[Saved entries]
┄┄┄┄┄┄
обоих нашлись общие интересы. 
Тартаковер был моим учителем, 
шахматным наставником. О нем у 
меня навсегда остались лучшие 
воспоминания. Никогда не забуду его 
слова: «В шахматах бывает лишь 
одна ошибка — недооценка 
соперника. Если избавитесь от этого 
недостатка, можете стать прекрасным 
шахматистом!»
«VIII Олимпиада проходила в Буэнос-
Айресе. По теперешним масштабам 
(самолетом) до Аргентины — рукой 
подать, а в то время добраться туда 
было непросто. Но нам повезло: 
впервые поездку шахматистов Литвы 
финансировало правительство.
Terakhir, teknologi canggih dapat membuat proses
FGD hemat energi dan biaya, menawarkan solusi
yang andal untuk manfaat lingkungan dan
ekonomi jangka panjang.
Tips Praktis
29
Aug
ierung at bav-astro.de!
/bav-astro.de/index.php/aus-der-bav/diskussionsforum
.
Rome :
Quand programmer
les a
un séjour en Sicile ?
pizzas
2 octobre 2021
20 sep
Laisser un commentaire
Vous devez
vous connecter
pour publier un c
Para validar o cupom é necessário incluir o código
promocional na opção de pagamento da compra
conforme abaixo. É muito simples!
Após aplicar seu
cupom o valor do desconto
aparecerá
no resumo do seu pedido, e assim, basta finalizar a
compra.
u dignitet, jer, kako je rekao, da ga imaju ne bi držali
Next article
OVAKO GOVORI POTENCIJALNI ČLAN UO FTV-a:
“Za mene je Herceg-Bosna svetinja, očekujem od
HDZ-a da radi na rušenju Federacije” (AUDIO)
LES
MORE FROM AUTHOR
┄┄┄┄┄┄
> [Task goal] Lines from the one containing "promocional na opção de pagamento da compra" through the last line of the records, restated word for word: that is the whole response.

> [Solved problem]
promocional na opção de pagamento da compra
conforme abaixo. É muito simples!
Após aplicar seu
cupom o valor do desconto
aparecerá
no resumo do seu pedido, e assim, basta finalizar a
compra.
u dignitet, jer, kako je rekao, da ga imaju ne bi držali
Next article
OVAKO GOVORI POTENCIJALNI ČLAN UO FTV-a:
“Za mene je Herceg-Bosna svetinja, očekujem od
HDZ-a da radi na rušenju Federacije” (AUDIO)
LES
MORE FROM AUTHOR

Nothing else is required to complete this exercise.